--- Start of Excerpt to read ---
# 2012 Challenge 19/52



## gstanfield (May 6, 2012)

Sorry it's late folks, internet was out on my mountain the last few days. 

Greetings and welcome to the 2012 version of the 52 week challenge. You can find all of the rules and guidelines in the master thread located here http://forum.gon.com/showthread.php?t=659768 

Theme for week nineteen:

Signs

Have a wonderful week everyone and as usual, the interpretation of the theme is entirely up to you!


----------



## LOVEMYLABXS (May 6, 2012)

There might be a small amount of truth in this SIGN that hangs in our house but I just can't imagine anyone would think Chase would get spoiled around here


----------



## wvdawg (May 8, 2012)

*These pesky critters pay no attention to the signs!*

Maybe I need to post in Spanish?


----------



## papasmurff (May 9, 2012)

Couldn't resist this one even thought its not a sign


----------



## Lee Woodie (May 9, 2012)
--- End of Excerpt to read ---
The tasks —
(A) For each statement about the challenge thread, answer yes or no and quote the thread's exact deciding words: (i) The opening post came late because the poster's internet was out. (ii) The theme for week nineteen is signs. (iii) Participants must interpret the theme in one fixed way.
(B) Carry the challenge thread forward from the point where it ends.
The records have nothing to do with the challenge thread.
--- Start of Listing ---
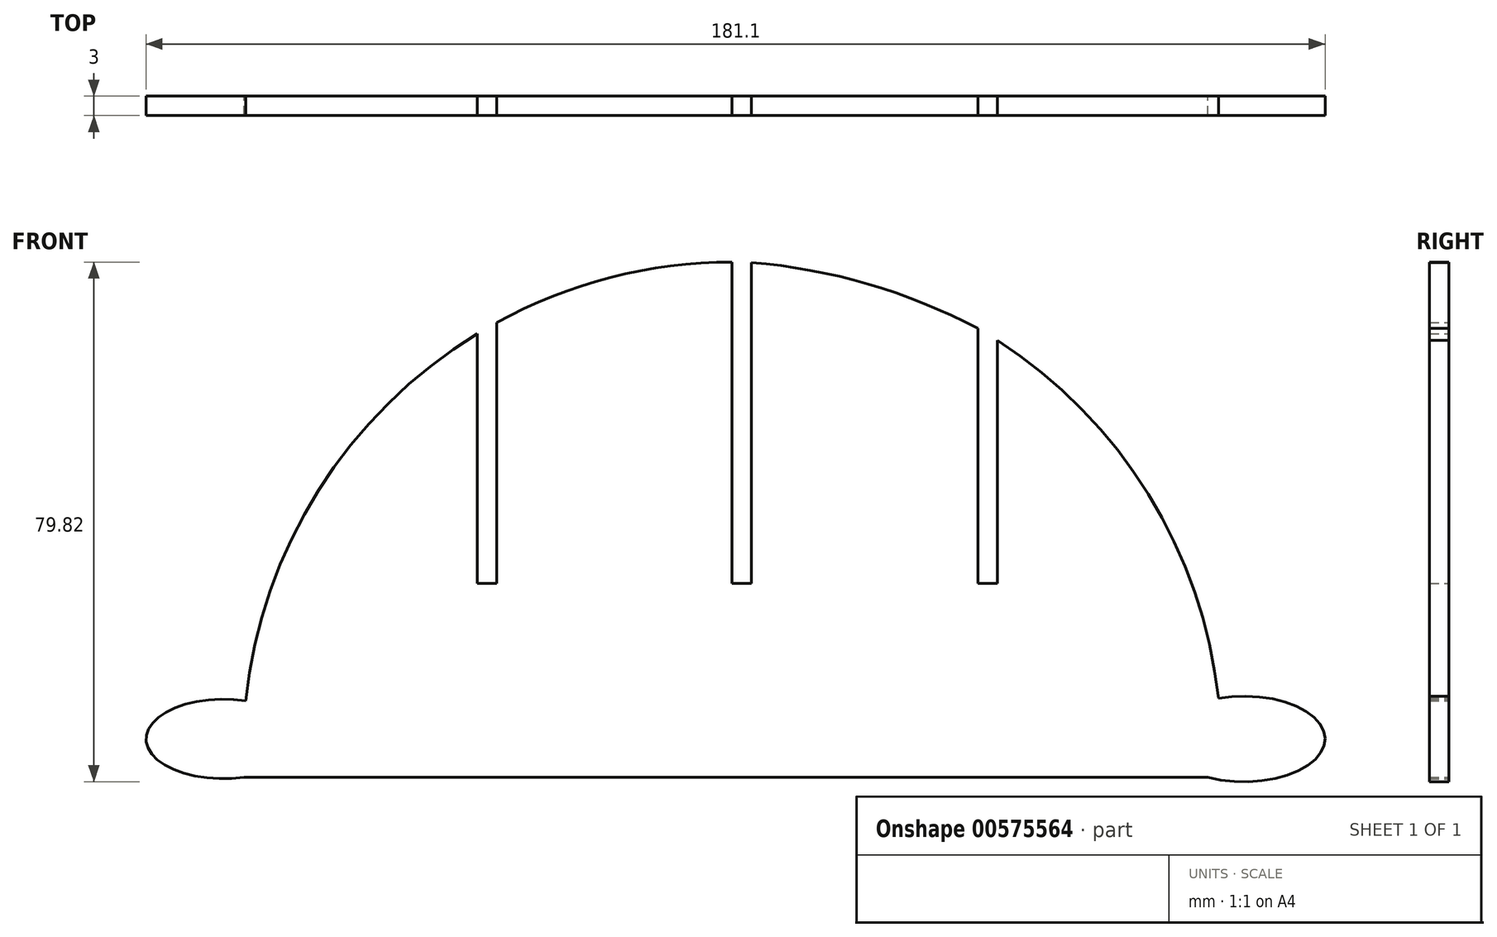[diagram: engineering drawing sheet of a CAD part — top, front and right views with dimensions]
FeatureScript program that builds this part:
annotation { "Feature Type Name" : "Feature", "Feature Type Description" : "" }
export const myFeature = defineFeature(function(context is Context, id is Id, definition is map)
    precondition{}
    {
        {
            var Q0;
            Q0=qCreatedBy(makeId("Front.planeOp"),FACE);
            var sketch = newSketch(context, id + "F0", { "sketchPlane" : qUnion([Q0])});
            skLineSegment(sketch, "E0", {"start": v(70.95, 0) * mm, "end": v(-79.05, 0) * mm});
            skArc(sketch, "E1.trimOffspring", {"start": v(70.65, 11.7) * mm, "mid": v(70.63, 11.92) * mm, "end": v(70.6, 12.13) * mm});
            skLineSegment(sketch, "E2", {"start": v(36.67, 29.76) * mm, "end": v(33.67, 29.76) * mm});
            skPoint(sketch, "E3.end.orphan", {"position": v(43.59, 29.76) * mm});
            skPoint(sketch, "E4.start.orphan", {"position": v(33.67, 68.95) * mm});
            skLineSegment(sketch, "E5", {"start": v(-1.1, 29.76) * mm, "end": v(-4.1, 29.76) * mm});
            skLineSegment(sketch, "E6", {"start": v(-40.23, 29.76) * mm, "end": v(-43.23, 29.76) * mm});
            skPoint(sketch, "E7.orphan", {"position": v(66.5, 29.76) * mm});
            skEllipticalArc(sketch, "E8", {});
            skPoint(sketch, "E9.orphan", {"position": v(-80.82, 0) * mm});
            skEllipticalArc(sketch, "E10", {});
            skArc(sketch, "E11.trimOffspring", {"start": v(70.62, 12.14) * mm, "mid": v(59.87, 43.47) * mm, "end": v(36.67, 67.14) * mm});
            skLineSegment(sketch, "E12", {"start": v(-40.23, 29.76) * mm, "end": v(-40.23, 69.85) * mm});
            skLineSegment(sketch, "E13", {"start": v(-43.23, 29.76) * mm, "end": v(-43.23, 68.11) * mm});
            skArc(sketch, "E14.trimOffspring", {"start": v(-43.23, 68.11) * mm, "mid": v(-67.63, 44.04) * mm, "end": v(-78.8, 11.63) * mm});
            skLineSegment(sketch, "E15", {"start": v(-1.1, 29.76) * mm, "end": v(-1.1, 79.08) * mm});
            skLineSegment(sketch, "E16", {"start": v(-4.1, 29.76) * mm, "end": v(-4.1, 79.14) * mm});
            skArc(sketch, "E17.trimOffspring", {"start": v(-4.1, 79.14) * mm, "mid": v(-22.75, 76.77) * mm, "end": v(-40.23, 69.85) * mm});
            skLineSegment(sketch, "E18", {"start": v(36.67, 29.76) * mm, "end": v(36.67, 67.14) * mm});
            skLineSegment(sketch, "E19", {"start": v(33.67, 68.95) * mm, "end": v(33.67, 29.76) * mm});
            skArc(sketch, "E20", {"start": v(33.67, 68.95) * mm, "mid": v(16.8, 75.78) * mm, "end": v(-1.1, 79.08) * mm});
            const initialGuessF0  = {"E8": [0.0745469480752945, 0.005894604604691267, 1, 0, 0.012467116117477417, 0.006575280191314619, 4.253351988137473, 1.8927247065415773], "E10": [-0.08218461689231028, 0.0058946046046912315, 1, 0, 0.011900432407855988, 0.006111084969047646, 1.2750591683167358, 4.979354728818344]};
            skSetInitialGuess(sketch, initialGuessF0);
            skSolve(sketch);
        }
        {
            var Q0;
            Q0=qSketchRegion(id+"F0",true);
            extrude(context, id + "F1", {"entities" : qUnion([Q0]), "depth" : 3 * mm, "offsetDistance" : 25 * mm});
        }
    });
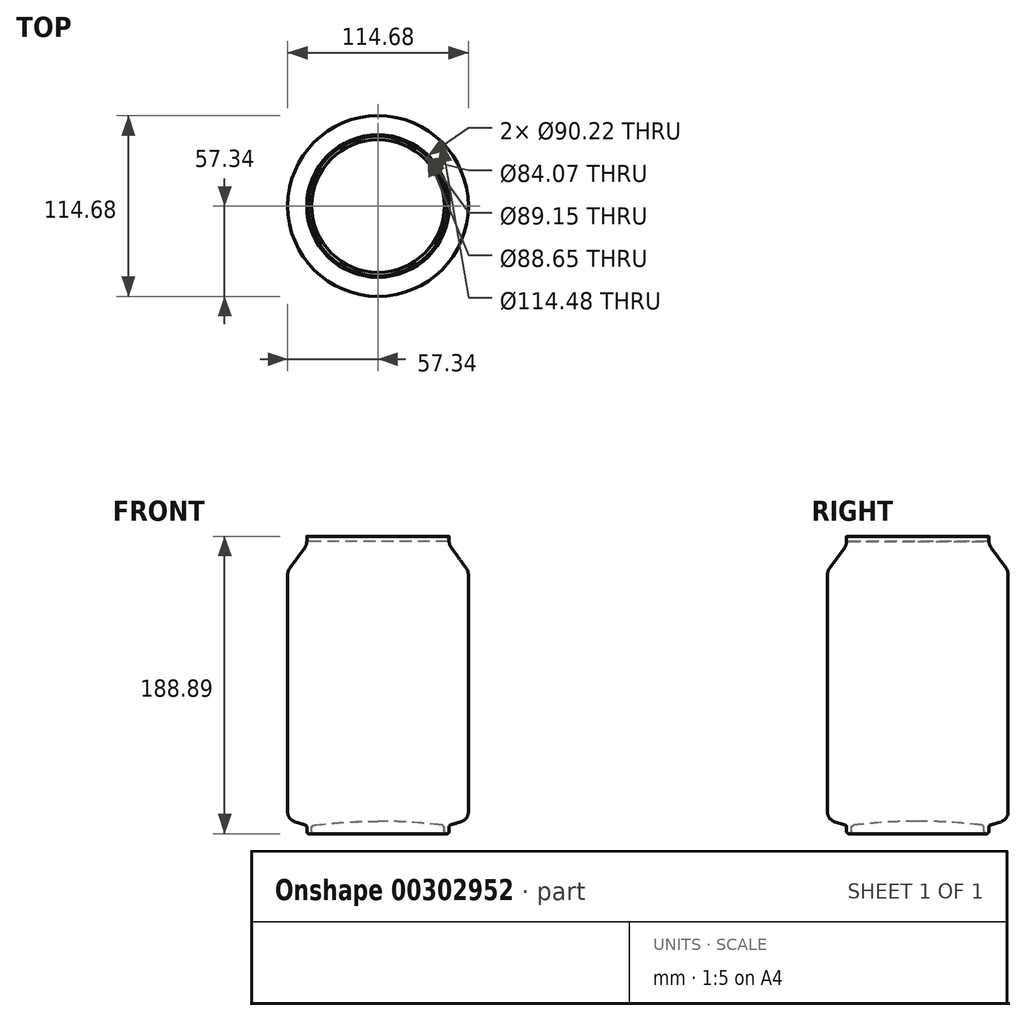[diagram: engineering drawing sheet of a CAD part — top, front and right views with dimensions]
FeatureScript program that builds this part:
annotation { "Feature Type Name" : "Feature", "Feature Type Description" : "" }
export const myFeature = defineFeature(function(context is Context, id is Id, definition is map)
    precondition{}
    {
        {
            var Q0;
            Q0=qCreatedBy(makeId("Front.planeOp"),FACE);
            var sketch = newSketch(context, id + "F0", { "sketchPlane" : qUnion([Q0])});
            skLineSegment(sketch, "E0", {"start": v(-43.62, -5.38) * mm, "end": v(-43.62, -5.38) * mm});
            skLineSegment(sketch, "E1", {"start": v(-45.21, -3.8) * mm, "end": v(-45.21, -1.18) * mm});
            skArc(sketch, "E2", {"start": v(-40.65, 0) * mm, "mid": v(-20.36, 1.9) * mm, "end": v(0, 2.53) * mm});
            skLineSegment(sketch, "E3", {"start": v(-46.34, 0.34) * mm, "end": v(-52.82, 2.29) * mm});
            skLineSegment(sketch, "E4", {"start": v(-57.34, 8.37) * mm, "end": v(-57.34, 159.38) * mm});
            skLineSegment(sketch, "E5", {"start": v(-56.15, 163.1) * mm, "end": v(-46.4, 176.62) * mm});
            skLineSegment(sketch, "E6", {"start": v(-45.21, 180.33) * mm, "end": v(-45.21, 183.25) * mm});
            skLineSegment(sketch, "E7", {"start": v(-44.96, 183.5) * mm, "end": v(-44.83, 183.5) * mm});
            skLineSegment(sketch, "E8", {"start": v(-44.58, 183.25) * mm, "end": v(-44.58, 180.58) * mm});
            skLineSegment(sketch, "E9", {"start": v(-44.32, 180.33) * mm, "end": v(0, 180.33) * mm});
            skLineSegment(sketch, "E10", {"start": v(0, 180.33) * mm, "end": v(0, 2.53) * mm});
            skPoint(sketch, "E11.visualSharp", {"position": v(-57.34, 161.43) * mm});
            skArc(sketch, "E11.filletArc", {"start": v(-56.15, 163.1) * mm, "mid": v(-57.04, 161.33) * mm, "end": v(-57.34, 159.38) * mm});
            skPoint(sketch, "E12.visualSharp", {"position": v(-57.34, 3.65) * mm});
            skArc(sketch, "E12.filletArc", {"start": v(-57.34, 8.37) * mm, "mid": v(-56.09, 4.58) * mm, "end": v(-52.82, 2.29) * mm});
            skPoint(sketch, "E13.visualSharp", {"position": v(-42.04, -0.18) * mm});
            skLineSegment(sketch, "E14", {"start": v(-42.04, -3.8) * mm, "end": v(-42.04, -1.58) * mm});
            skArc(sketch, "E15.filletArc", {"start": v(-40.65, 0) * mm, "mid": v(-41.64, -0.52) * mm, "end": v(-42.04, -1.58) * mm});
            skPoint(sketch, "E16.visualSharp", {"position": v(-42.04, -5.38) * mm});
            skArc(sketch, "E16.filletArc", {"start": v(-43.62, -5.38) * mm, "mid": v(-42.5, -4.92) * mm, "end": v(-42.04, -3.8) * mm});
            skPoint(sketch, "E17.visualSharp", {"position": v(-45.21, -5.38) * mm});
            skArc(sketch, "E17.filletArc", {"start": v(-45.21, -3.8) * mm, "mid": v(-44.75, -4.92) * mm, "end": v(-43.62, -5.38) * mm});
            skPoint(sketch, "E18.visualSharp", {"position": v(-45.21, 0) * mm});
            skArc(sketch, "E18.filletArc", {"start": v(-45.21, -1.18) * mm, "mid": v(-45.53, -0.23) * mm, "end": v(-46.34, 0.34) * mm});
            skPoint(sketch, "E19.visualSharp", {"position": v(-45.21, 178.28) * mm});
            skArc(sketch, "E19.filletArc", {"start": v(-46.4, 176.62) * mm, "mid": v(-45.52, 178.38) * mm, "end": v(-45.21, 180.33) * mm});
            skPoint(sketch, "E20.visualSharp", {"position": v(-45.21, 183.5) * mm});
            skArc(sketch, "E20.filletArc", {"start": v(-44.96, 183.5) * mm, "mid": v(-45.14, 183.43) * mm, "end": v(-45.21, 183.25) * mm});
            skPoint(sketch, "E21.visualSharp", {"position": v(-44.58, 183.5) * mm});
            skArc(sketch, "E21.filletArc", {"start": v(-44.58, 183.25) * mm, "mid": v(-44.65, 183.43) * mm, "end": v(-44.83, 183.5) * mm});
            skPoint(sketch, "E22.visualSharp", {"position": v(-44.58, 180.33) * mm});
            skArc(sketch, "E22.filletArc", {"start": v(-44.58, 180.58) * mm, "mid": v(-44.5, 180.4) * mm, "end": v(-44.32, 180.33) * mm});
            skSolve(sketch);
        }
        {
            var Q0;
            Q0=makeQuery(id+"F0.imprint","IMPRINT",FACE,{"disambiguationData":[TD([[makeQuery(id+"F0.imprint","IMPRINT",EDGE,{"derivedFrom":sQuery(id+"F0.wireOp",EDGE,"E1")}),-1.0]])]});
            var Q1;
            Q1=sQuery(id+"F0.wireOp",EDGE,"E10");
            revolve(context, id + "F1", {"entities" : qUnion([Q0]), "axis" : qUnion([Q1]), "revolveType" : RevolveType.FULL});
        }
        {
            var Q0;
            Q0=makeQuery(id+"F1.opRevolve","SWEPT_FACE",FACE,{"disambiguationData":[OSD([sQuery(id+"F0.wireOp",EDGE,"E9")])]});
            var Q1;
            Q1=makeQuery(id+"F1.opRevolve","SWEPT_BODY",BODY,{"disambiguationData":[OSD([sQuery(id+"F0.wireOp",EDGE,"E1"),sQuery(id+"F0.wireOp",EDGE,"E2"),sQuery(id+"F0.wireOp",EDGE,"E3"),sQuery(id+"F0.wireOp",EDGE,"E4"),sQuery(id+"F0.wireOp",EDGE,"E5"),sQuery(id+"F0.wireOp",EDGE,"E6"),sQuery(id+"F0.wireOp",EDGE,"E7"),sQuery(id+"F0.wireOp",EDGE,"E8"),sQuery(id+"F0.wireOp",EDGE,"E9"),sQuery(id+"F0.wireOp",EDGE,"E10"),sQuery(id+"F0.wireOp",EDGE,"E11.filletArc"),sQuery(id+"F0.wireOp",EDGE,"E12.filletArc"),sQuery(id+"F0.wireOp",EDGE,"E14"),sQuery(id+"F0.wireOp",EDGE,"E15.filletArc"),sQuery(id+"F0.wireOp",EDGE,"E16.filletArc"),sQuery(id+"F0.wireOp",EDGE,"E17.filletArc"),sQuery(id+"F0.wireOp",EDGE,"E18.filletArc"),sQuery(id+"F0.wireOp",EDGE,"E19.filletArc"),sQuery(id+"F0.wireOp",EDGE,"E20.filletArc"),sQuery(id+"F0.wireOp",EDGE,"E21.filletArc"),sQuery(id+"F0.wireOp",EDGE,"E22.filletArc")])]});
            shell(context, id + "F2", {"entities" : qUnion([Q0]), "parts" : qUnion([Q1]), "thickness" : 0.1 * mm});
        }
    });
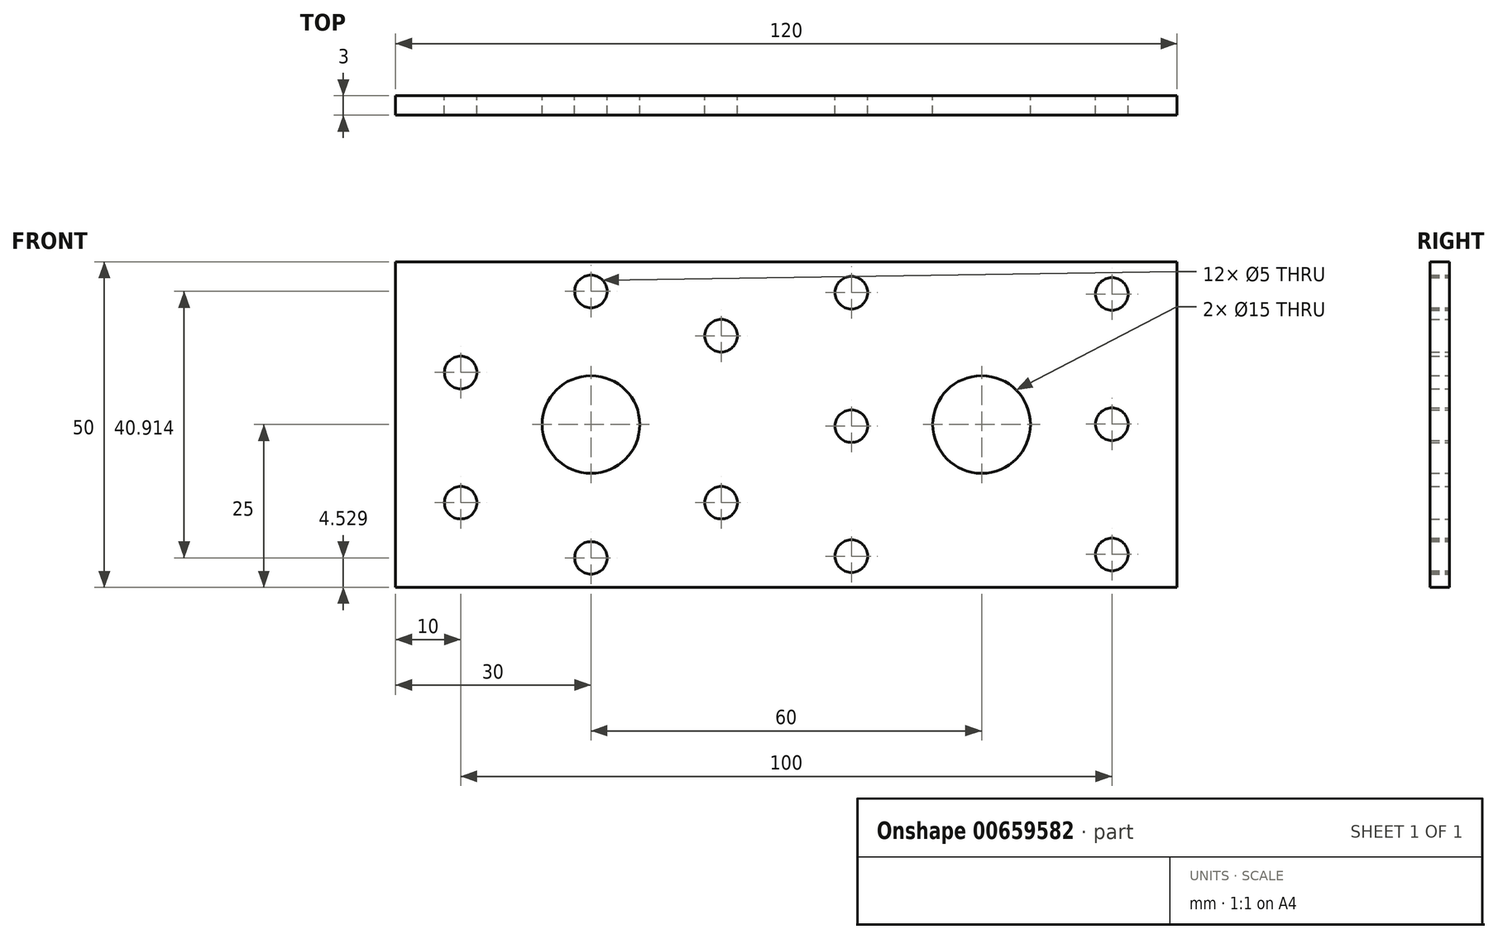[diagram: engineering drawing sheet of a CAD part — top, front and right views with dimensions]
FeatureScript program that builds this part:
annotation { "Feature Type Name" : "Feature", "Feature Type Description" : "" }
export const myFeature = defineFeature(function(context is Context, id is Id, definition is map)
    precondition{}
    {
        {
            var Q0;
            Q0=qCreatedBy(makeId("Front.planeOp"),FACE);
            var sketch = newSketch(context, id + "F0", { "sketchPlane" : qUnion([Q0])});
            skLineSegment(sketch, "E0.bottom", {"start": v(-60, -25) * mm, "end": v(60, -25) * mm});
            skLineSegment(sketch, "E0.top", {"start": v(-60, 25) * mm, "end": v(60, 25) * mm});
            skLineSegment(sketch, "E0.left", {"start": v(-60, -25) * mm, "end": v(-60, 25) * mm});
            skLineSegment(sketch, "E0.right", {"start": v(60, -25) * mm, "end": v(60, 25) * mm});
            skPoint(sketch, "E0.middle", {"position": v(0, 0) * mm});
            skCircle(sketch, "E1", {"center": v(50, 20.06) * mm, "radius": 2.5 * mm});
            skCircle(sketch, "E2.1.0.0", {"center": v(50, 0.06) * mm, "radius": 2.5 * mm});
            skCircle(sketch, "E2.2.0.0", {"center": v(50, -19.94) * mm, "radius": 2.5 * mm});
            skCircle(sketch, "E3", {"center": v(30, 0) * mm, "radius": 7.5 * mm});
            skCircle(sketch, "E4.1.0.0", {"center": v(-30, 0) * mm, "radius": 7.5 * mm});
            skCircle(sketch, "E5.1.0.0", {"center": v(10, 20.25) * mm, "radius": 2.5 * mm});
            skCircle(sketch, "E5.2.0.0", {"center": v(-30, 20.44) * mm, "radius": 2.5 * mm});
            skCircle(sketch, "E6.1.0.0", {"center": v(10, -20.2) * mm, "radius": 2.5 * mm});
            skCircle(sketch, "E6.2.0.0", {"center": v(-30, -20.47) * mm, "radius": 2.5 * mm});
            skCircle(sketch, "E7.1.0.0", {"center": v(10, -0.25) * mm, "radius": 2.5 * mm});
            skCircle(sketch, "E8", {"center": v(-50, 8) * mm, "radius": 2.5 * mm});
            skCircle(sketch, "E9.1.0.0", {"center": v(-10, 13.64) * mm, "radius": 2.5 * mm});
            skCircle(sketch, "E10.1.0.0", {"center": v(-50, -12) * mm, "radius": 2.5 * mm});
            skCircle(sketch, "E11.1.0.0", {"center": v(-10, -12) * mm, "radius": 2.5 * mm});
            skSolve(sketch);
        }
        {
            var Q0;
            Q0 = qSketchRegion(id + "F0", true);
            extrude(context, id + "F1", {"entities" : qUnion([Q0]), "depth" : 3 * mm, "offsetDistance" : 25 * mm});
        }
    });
--- End of Listing ---
Results for each task —
(A)
(i) Yes: "internet was out on my mountain the last few days"
(ii) Yes: "Theme for week nineteen:" followed by "Signs"
(iii) No: "the interpretation of the theme is entirely up to you!"

(B)
*Sign*

I found on a walkabout


----------



## cornpile (May 9, 2012)

Fine signs shots,Guys


----------



## Crickett (May 10, 2012)

LOVEMYLABXS said:


> There might be a small amount of truth in this SIGN that hangs in our house but I just can't imagine anyone would think Chase would get spoiled around here



I need one of those signs in my house! 



wvdawg said:


> Maybe I need to post in Spanish?




My B-I-L has a deer mount w/ a sign & fence post like that. 



Lee Woodie said:


> I found on a walkabout



Very cool find!


----------



## gstanfield (May 12, 2012)

I took a pretty good pic this week, but my camera is at work so it'll be a few days late.


----------



## rip18 (May 13, 2012)

Neat shots, y'all!  

I saw 3 signs this week that I wanted to go shoot for this one, but 1 wasn't safe to shoot, and the other two I forgot to go back to get...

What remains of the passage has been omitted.